| Problem to solve |
Reproduce the records below exactly; the images should not appear.

======== Dataset entries

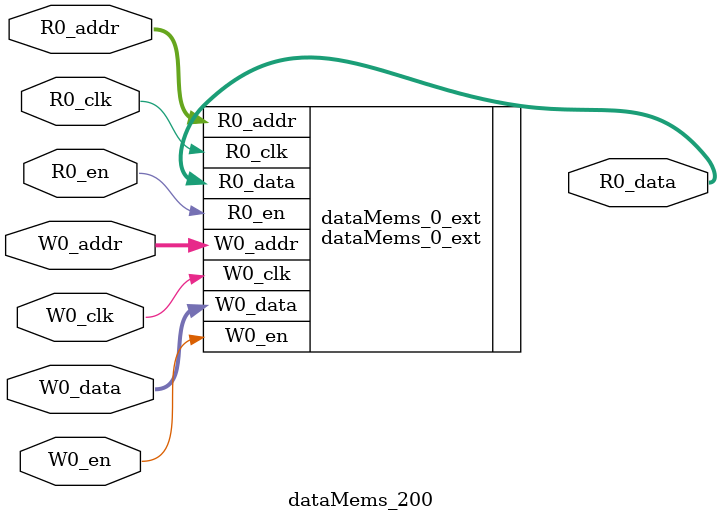
<source format=sv>
`ifndef RANDOMIZE
  `ifdef RANDOMIZE_REG_INIT
    `define RANDOMIZE
  `endif // RANDOMIZE_REG_INIT
`endif // not def RANDOMIZE
`ifndef RANDOMIZE
  `ifdef RANDOMIZE_MEM_INIT
    `define RANDOMIZE
  `endif // RANDOMIZE_MEM_INIT
`endif // not def RANDOMIZE

`ifndef RANDOM
  `define RANDOM $random
`endif // not def RANDOM

// Users can define 'PRINTF_COND' to add an extra gate to prints.
`ifndef PRINTF_COND_
  `ifdef PRINTF_COND
    `define PRINTF_COND_ (`PRINTF_COND)
  `else  // PRINTF_COND
    `define PRINTF_COND_ 1
  `endif // PRINTF_COND
`endif // not def PRINTF_COND_

// Users can define 'ASSERT_VERBOSE_COND' to add an extra gate to assert error printing.
`ifndef ASSERT_VERBOSE_COND_
  `ifdef ASSERT_VERBOSE_COND
    `define ASSERT_VERBOSE_COND_ (`ASSERT_VERBOSE_COND)
  `else  // ASSERT_VERBOSE_COND
    `define ASSERT_VERBOSE_COND_ 1
  `endif // ASSERT_VERBOSE_COND
`endif // not def ASSERT_VERBOSE_COND_

// Users can define 'STOP_COND' to add an extra gate to stop conditions.
`ifndef STOP_COND_
  `ifdef STOP_COND
    `define STOP_COND_ (`STOP_COND)
  `else  // STOP_COND
    `define STOP_COND_ 1
  `endif // STOP_COND
`endif // not def STOP_COND_

// Users can define INIT_RANDOM as general code that gets injected into the
// initializer block for modules with registers.
`ifndef INIT_RANDOM
  `define INIT_RANDOM
`endif // not def INIT_RANDOM

// If using random initialization, you can also define RANDOMIZE_DELAY to
// customize the delay used, otherwise 0.002 is used.
`ifndef RANDOMIZE_DELAY
  `define RANDOMIZE_DELAY 0.002
`endif // not def RANDOMIZE_DELAY

// Define INIT_RANDOM_PROLOG_ for use in our modules below.
`ifndef INIT_RANDOM_PROLOG_
  `ifdef RANDOMIZE
    `ifdef VERILATOR
      `define INIT_RANDOM_PROLOG_ `INIT_RANDOM
    `else  // VERILATOR
      `define INIT_RANDOM_PROLOG_ `INIT_RANDOM #`RANDOMIZE_DELAY begin end
    `endif // VERILATOR
  `else  // RANDOMIZE
    `define INIT_RANDOM_PROLOG_
  `endif // RANDOMIZE
`endif // not def INIT_RANDOM_PROLOG_

// Include register initializers in init blocks unless synthesis is set
`ifndef SYNTHESIS
  `ifndef ENABLE_INITIAL_REG_
    `define ENABLE_INITIAL_REG_
  `endif // not def ENABLE_INITIAL_REG_
`endif // not def SYNTHESIS

// Include rmemory initializers in init blocks unless synthesis is set
`ifndef SYNTHESIS
  `ifndef ENABLE_INITIAL_MEM_
    `define ENABLE_INITIAL_MEM_
  `endif // not def ENABLE_INITIAL_MEM_
`endif // not def SYNTHESIS

module dataMems_200(	// @[generators/ara/src/main/scala/UnsafeAXI4ToTL.scala:365:62]
  input  [4:0]  R0_addr,
  input         R0_en,
  input         R0_clk,
  output [66:0] R0_data,
  input  [4:0]  W0_addr,
  input         W0_en,
  input         W0_clk,
  input  [66:0] W0_data
);

  dataMems_0_ext dataMems_0_ext (	// @[generators/ara/src/main/scala/UnsafeAXI4ToTL.scala:365:62]
    .R0_addr (R0_addr),
    .R0_en   (R0_en),
    .R0_clk  (R0_clk),
    .R0_data (R0_data),
    .W0_addr (W0_addr),
    .W0_en   (W0_en),
    .W0_clk  (W0_clk),
    .W0_data (W0_data)
  );
endmodule


</source>
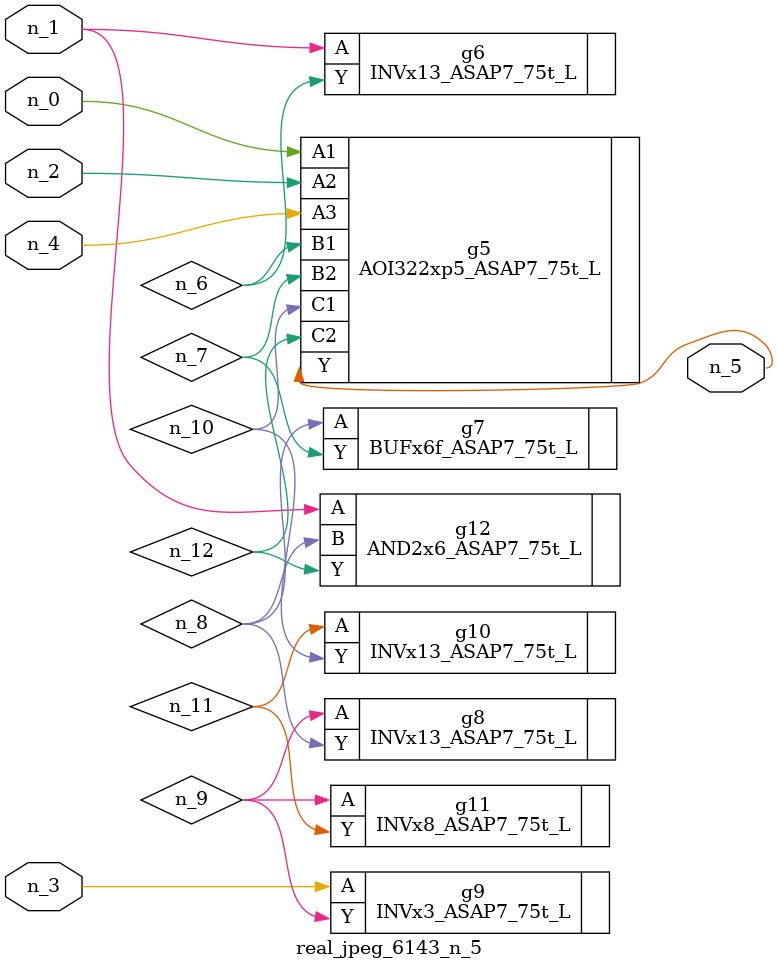
<source format=v>
module real_jpeg_6143_n_5 (n_4, n_0, n_1, n_2, n_3, n_5);

input n_4;
input n_0;
input n_1;
input n_2;
input n_3;

output n_5;

wire n_12;
wire n_8;
wire n_11;
wire n_6;
wire n_7;
wire n_10;
wire n_9;

AOI322xp5_ASAP7_75t_L g5 ( 
.A1(n_0),
.A2(n_2),
.A3(n_4),
.B1(n_6),
.B2(n_7),
.C1(n_10),
.C2(n_12),
.Y(n_5)
);

INVx13_ASAP7_75t_L g6 ( 
.A(n_1),
.Y(n_6)
);

AND2x6_ASAP7_75t_L g12 ( 
.A(n_1),
.B(n_8),
.Y(n_12)
);

INVx3_ASAP7_75t_L g9 ( 
.A(n_3),
.Y(n_9)
);

BUFx6f_ASAP7_75t_L g7 ( 
.A(n_8),
.Y(n_7)
);

INVx13_ASAP7_75t_L g8 ( 
.A(n_9),
.Y(n_8)
);

INVx8_ASAP7_75t_L g11 ( 
.A(n_9),
.Y(n_11)
);

INVx13_ASAP7_75t_L g10 ( 
.A(n_11),
.Y(n_10)
);


endmodule
</source>
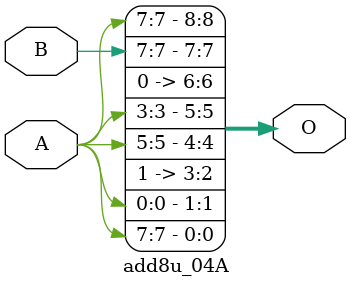
<source format=v>
/***
* This code is a part of EvoApproxLib library (ehw.fit.vutbr.cz/approxlib) distributed under The MIT License.
* When used, please cite the following article(s):  
* This file contains a circuit from a sub-set of pareto optimal circuits with respect to the pwr and wce parameters
***/
// MAE% = 14.06 %
// MAE = 72 
// WCE% = 42.38 %
// WCE = 217 
// WCRE% = 1300.00 %
// EP% = 99.61 %
// MRE% = 35.29 %
// MSE = 7477 
// PDK45_PWR = 0.000 mW
// PDK45_AREA = 0.0 um2
// PDK45_DELAY = 0.00 ns


module add8u_04A(A, B, O);
  input [7:0] A, B;
  output [8:0] O;
  assign O[3] = 1'b1;
  assign O[2] = 1'b1;
  assign O[6] = 1'b0;
  assign O[0] = A[7];
  assign O[1] = A[0];
  assign O[4] = A[5];
  assign O[5] = A[3];
  assign O[7] = B[7];
  assign O[8] = O[0];
endmodule


</source>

================

| Answer for this exercise |
<source format=sv>
`ifndef RANDOMIZE
  `ifdef RANDOMIZE_REG_INIT
    `define RANDOMIZE
  `endif // RANDOMIZE_REG_INIT
`endif // not def RANDOMIZE
`ifndef RANDOMIZE
  `ifdef RANDOMIZE_MEM_INIT
    `define RANDOMIZE
  `endif // RANDOMIZE_MEM_INIT
`endif // not def RANDOMIZE

`ifndef RANDOM
  `define RANDOM $random
`endif // not def RANDOM

// Users can define 'PRINTF_COND' to add an extra gate to prints.
`ifndef PRINTF_COND_
  `ifdef PRINTF_COND
    `define PRINTF_COND_ (`PRINTF_COND)
  `else  // PRINTF_COND
    `define PRINTF_COND_ 1
  `endif // PRINTF_COND
`endif // not def PRINTF_COND_

// Users can define 'ASSERT_VERBOSE_COND' to add an extra gate to assert error printing.
`ifndef ASSERT_VERBOSE_COND_
  `ifdef ASSERT_VERBOSE_COND
    `define ASSERT_VERBOSE_COND_ (`ASSERT_VERBOSE_COND)
  `else  // ASSERT_VERBOSE_COND
    `define ASSERT_VERBOSE_COND_ 1
  `endif // ASSERT_VERBOSE_COND
`endif // not def ASSERT_VERBOSE_COND_

// Users can define 'STOP_COND' to add an extra gate to stop conditions.
`ifndef STOP_COND_
  `ifdef STOP_COND
    `define STOP_COND_ (`STOP_COND)
  `else  // STOP_COND
    `define STOP_COND_ 1
  `endif // STOP_COND
`endif // not def STOP_COND_

// Users can define INIT_RANDOM as general code that gets injected into the
// initializer block for modules with registers.
`ifndef INIT_RANDOM
  `define INIT_RANDOM
`endif // not def INIT_RANDOM

// If using random initialization, you can also define RANDOMIZE_DELAY to
// customize the delay used, otherwise 0.002 is used.
`ifndef RANDOMIZE_DELAY
  `define RANDOMIZE_DELAY 0.002
`endif // not def RANDOMIZE_DELAY

// Define INIT_RANDOM_PROLOG_ for use in our modules below.
`ifndef INIT_RANDOM_PROLOG_
  `ifdef RANDOMIZE
    `ifdef VERILATOR
      `define INIT_RANDOM_PROLOG_ `INIT_RANDOM
    `else  // VERILATOR
      `define INIT_RANDOM_PROLOG_ `INIT_RANDOM #`RANDOMIZE_DELAY begin end
    `endif // VERILATOR
  `else  // RANDOMIZE
    `define INIT_RANDOM_PROLOG_
  `endif // RANDOMIZE
`endif // not def INIT_RANDOM_PROLOG_

// Include register initializers in init blocks unless synthesis is set
`ifndef SYNTHESIS
  `ifndef ENABLE_INITIAL_REG_
    `define ENABLE_INITIAL_REG_
  `endif // not def ENABLE_INITIAL_REG_
`endif // not def SYNTHESIS

// Include rmemory initializers in init blocks unless synthesis is set
`ifndef SYNTHESIS
  `ifndef ENABLE_INITIAL_MEM_
    `define ENABLE_INITIAL_MEM_
  `endif // not def ENABLE_INITIAL_MEM_
`endif // not def SYNTHESIS

module dataMems_200(	// @[generators/ara/src/main/scala/UnsafeAXI4ToTL.scala:365:62]
  input  [4:0]  R0_addr,
  input         R0_en,
  input         R0_clk,
  output [66:0] R0_data,
  input  [4:0]  W0_addr,
  input         W0_en,
  input         W0_clk,
  input  [66:0] W0_data
);

  dataMems_0_ext dataMems_0_ext (	// @[generators/ara/src/main/scala/UnsafeAXI4ToTL.scala:365:62]
    .R0_addr (R0_addr),
    .R0_en   (R0_en),
    .R0_clk  (R0_clk),
    .R0_data (R0_data),
    .W0_addr (W0_addr),
    .W0_en   (W0_en),
    .W0_clk  (W0_clk),
    .W0_data (W0_data)
  );
endmodule


</source>
<source format=v>
module real_jpeg_6143_n_5 (n_4, n_0, n_1, n_2, n_3, n_5);

input n_4;
input n_0;
input n_1;
input n_2;
input n_3;

output n_5;

wire n_12;
wire n_8;
wire n_11;
wire n_6;
wire n_7;
wire n_10;
wire n_9;

AOI322xp5_ASAP7_75t_L g5 ( 
.A1(n_0),
.A2(n_2),
.A3(n_4),
.B1(n_6),
.B2(n_7),
.C1(n_10),
.C2(n_12),
.Y(n_5)
);

INVx13_ASAP7_75t_L g6 ( 
.A(n_1),
.Y(n_6)
);

AND2x6_ASAP7_75t_L g12 ( 
.A(n_1),
.B(n_8),
.Y(n_12)
);

INVx3_ASAP7_75t_L g9 ( 
.A(n_3),
.Y(n_9)
);

BUFx6f_ASAP7_75t_L g7 ( 
.A(n_8),
.Y(n_7)
);

INVx13_ASAP7_75t_L g8 ( 
.A(n_9),
.Y(n_8)
);

INVx8_ASAP7_75t_L g11 ( 
.A(n_9),
.Y(n_11)
);

INVx13_ASAP7_75t_L g10 ( 
.A(n_11),
.Y(n_10)
);


endmodule
</source>
<source format=v>
/***
* This code is a part of EvoApproxLib library (ehw.fit.vutbr.cz/approxlib) distributed under The MIT License.
* When used, please cite the following article(s):  
* This file contains a circuit from a sub-set of pareto optimal circuits with respect to the pwr and wce parameters
***/
// MAE% = 14.06 %
// MAE = 72 
// WCE% = 42.38 %
// WCE = 217 
// WCRE% = 1300.00 %
// EP% = 99.61 %
// MRE% = 35.29 %
// MSE = 7477 
// PDK45_PWR = 0.000 mW
// PDK45_AREA = 0.0 um2
// PDK45_DELAY = 0.00 ns


module add8u_04A(A, B, O);
  input [7:0] A, B;
  output [8:0] O;
  assign O[3] = 1'b1;
  assign O[2] = 1'b1;
  assign O[6] = 1'b0;
  assign O[0] = A[7];
  assign O[1] = A[0];
  assign O[4] = A[5];
  assign O[5] = A[3];
  assign O[7] = B[7];
  assign O[8] = O[0];
endmodule


</source>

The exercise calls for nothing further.